Google AMP – New markets and March conference recap
It wasn’t long ago since we last covered some interesting new features coming for Google AMP. Google has certainly started to push their quick loading page format even further in 2017.
March 7th and 8th marked the dates for a Google conference completely centred around AMP, the developers that make it possible and interested 3rd parties. The highlight of the conference comes from 3rd parties, such as Baidu and Sogou, the two search giants from China. The two search engine companies, who combined share 90% of the Chinese market, announced on the first day of the conference held in New York, they will start to distribute AMP pages to a new audience of more than 1 billion people. Not only China, Yahoo Japan has also announced it will join them in their efforts.
Another key topic speakers covered during the conference was that of speed. AMP pages obviously mean lightning fast load times but the real information lay in the effect these pages can have on bounce rates.

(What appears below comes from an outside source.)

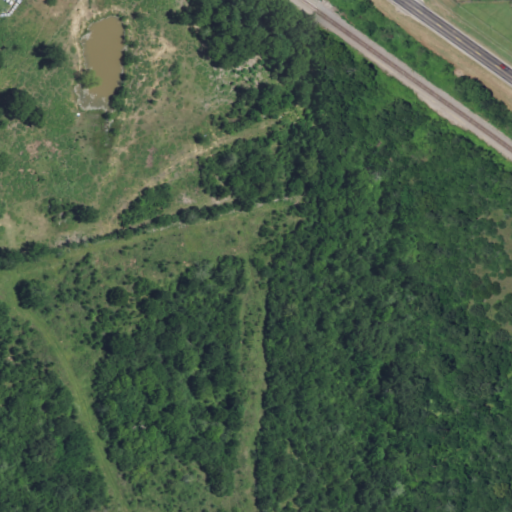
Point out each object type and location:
road: (461, 37)
railway: (404, 76)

Interestingly the average time it takes to fully load a mobile landing page is 22 seconds. Yet 53% of mobile site visitors leave a page that takes longer than three seconds to load. Therefore, having AMP versions of key landing pages is going to impact your bounce rates and in short, speed equals revenue.

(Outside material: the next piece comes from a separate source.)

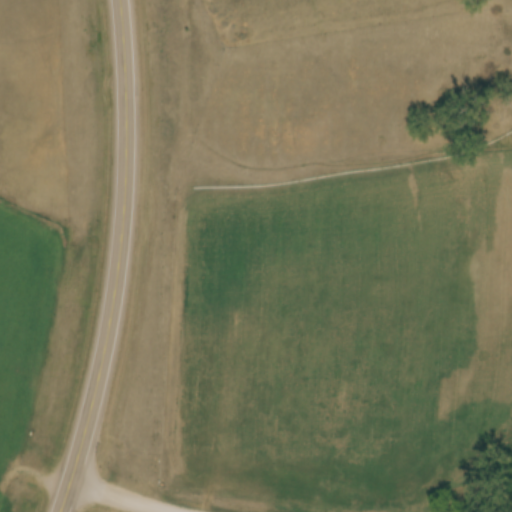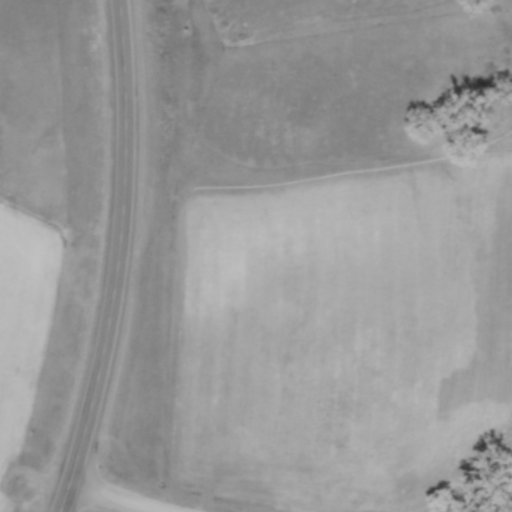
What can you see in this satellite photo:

Another key takeaway from the New York conference was the discoveries made around other channels making the most of AMP features, such as native advertising and the capability to monetise on these pages.
AMP offers several monetization options for publishers and websites, from native advertising to analytics tracking. Additionally, Google is applying the AMP framework to ads to make them faster, lighter and more secure. With AMP ads 3x lighter and 6x faster than their traditional counterparts, advertisers could see up to 13% higher CTRs.
As always there can be drawbacks and the industry has seen many people voice their opinions on what is wrong with AMP and Google should not be pushing the feature as much as they are. The biggest concern is the control of the content and the ‘centralised’ location from which it is served, Google’s own directory, rather than the website.
With that said and the end users becoming more and more mobile-centric, having AMP versions of your web pages could soon become essential, considering it ‘buys’ premium real-estate in SERPs with the carousel function when applicable.
In addition to this, David Debris, vice-president of engineering at Google mentioned that although AMP is not a ranking factor yet it soon could become part of the Google algorithm.